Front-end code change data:

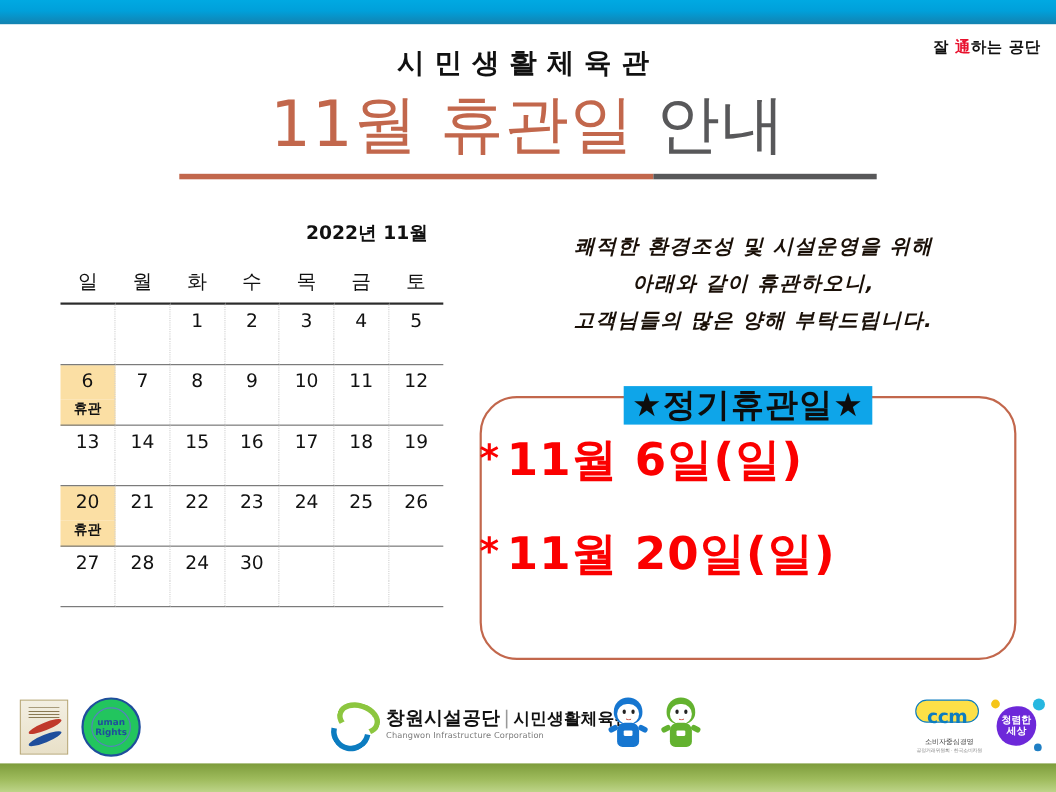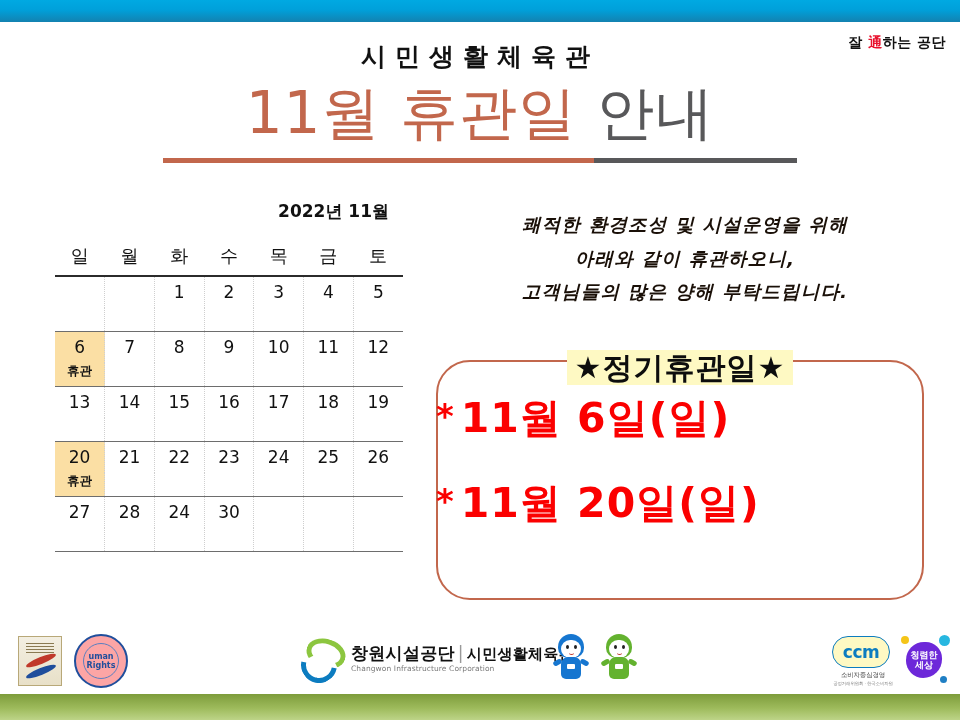--- a/index.html
+++ b/index.html
@@ -146,21 +146,21 @@
     border-radius: 34px;
     box-sizing: border-box;
   }
   .closure-legend {
     position: absolute;
     left: 436px; top: 348px;
     width: 488px;
     text-align: center;
   }
   .closure-legend span {
-    background: #fef9c3;
+    background: #0ea5e9;
     padding: 0 8px;
     font-size: 30px;
     font-weight: bold;
     letter-spacing: 1px;
     color: #0d0d0d;
     white-space: nowrap;
   }
   .closure-list {
     position: absolute;
     left: 436px; top: 398px;
@@ -204,21 +204,21 @@
   .logo-iso .swoosh-a { top: 20px; background: #c0392b; transform: rotate(-22deg); }
   .logo-iso .swoosh-b { top: 31px; background: #1f4e9c; transform: rotate(-22deg); }
   .logo-iso .iso-lines { position:absolute; left:7px; top:6px; width:28px; height:10px;
     background: repeating-linear-gradient(180deg,#8a7a52 0 1px, transparent 1px 3px); }
 
   .logo-hr {
     position: absolute; left: 74px; top: 10px;
     width: 54px; height: 54px; border-radius: 50%;
     border: 2.5px solid #1f4e9c;
     box-sizing: border-box;
-    background: #fca5a5;
+    background: #22c55e;
   }
   .logo-hr::after {
     content: "";
     position: absolute; left: 7px; top: 7px;
     width: 34px; height: 34px; border-radius: 50%;
     border: 1px solid #5a7fc0;
   }
   .logo-hr .hr-mark {
     position: absolute; left: 0; top: 17px; width: 100%;
     text-align: center; font-size: 8px; font-weight: bold; color: #1f4e9c;
@@ -263,25 +263,25 @@
   .mascot .arm-r { left:28px; transform: rotate(28deg); }
   .mascot.blue .hood, .mascot.blue .body, .mascot.blue .arm-l, .mascot.blue .arm-r { background:#1676d0; }
   .mascot.green .hood, .mascot.green .body, .mascot.green .arm-l, .mascot.green .arm-r { background:#63b22f; }
   .mascot.green .cape { position:absolute; left:6px; top:30px; width:26px; height:18px; background:#d0342b; border-radius:4px 4px 10px 10px; z-index:-1; }
   .mascot .badge { position:absolute; left:15px; top:30px; width:8px; height:5px; background:#ffffff; border-radius:1px; }
 
   .logo-ccm {
     position: absolute; left: 832px; top: 12px; width: 62px; text-align: center;
   }
   .logo-ccm .ccm-badge {
-    width: 58px; height: 32px; border: 1.8px solid #0c7cc0; border-radius: 17px;
+    width: 58px; height: 21px; border: 1.8px solid #0c7cc0; border-radius: 17px;
     box-sizing: border-box; font-size: 17px; font-weight: bold; color: #0c7cc0;
-    line-height: 31px; letter-spacing: -0.5px; background:#fef9c3;
-  }
-  .logo-ccm .ccm-cap1 { font-size: 6.5px; color: #444; margin-top: 3px; letter-spacing: -0.2px; }
+    line-height: 31px; letter-spacing: -0.5px; background:#fde047;
+  }
+  .logo-ccm .ccm-cap1 { font-size: 6.5px; color: #444; margin-top: 13px; letter-spacing: -0.2px; }
   .logo-ccm .ccm-cap2 { font-size: 4.5px; color: #8a8a8a; margin-top: 1px; letter-spacing: -0.2px; }
 
   .logo-clean { position: absolute; left: 900px; top: 10px; width: 50px; height: 52px; }
   .logo-clean .blob {
     position: absolute; left: 6px; top: 8px; width: 36px; height: 36px;
     background: #6d28d9; border-radius: 50% 45% 52% 48%;
   }
   .logo-clean .blob .ko {
     position:absolute; left:0; top:8px; width:100%; text-align:center;
     color:#ffffff; font-size:9px; font-weight:bold; line-height:1.15;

**WHAT THE EXERCISE ASKS**. Would it be possible to print the records above verbatim, pictures omitted?

**REPLY**.
--- a/index.html
+++ b/index.html
@@ -146,21 +146,21 @@
     border-radius: 34px;
     box-sizing: border-box;
   }
   .closure-legend {
     position: absolute;
     left: 436px; top: 348px;
     width: 488px;
     text-align: center;
   }
   .closure-legend span {
-    background: #fef9c3;
+    background: #0ea5e9;
     padding: 0 8px;
     font-size: 30px;
     font-weight: bold;
     letter-spacing: 1px;
     color: #0d0d0d;
     white-space: nowrap;
   }
   .closure-list {
     position: absolute;
     left: 436px; top: 398px;
@@ -204,21 +204,21 @@
   .logo-iso .swoosh-a { top: 20px; background: #c0392b; transform: rotate(-22deg); }
   .logo-iso .swoosh-b { top: 31px; background: #1f4e9c; transform: rotate(-22deg); }
   .logo-iso .iso-lines { position:absolute; left:7px; top:6px; width:28px; height:10px;
     background: repeating-linear-gradient(180deg,#8a7a52 0 1px, transparent 1px 3px); }
 
   .logo-hr {
     position: absolute; left: 74px; top: 10px;
     width: 54px; height: 54px; border-radius: 50%;
     border: 2.5px solid #1f4e9c;
     box-sizing: border-box;
-    background: #fca5a5;
+    background: #22c55e;
   }
   .logo-hr::after {
     content: "";
     position: absolute; left: 7px; top: 7px;
     width: 34px; height: 34px; border-radius: 50%;
     border: 1px solid #5a7fc0;
   }
   .logo-hr .hr-mark {
     position: absolute; left: 0; top: 17px; width: 100%;
     text-align: center; font-size: 8px; font-weight: bold; color: #1f4e9c;
@@ -263,25 +263,25 @@
   .mascot .arm-r { left:28px; transform: rotate(28deg); }
   .mascot.blue .hood, .mascot.blue .body, .mascot.blue .arm-l, .mascot.blue .arm-r { background:#1676d0; }
   .mascot.green .hood, .mascot.green .body, .mascot.green .arm-l, .mascot.green .arm-r { background:#63b22f; }
   .mascot.green .cape { position:absolute; left:6px; top:30px; width:26px; height:18px; background:#d0342b; border-radius:4px 4px 10px 10px; z-index:-1; }
   .mascot .badge { position:absolute; left:15px; top:30px; width:8px; height:5px; background:#ffffff; border-radius:1px; }
 
   .logo-ccm {
     position: absolute; left: 832px; top: 12px; width: 62px; text-align: center;
   }
   .logo-ccm .ccm-badge {
-    width: 58px; height: 32px; border: 1.8px solid #0c7cc0; border-radius: 17px;
+    width: 58px; height: 21px; border: 1.8px solid #0c7cc0; border-radius: 17px;
     box-sizing: border-box; font-size: 17px; font-weight: bold; color: #0c7cc0;
-    line-height: 31px; letter-spacing: -0.5px; background:#fef9c3;
-  }
-  .logo-ccm .ccm-cap1 { font-size: 6.5px; color: #444; margin-top: 3px; letter-spacing: -0.2px; }
+    line-height: 31px; letter-spacing: -0.5px; background:#fde047;
+  }
+  .logo-ccm .ccm-cap1 { font-size: 6.5px; color: #444; margin-top: 13px; letter-spacing: -0.2px; }
   .logo-ccm .ccm-cap2 { font-size: 4.5px; color: #8a8a8a; margin-top: 1px; letter-spacing: -0.2px; }
 
   .logo-clean { position: absolute; left: 900px; top: 10px; width: 50px; height: 52px; }
   .logo-clean .blob {
     position: absolute; left: 6px; top: 8px; width: 36px; height: 36px;
     background: #6d28d9; border-radius: 50% 45% 52% 48%;
   }
   .logo-clean .blob .ko {
     position:absolute; left:0; top:8px; width:100%; text-align:center;
     color:#ffffff; font-size:9px; font-weight:bold; line-height:1.15;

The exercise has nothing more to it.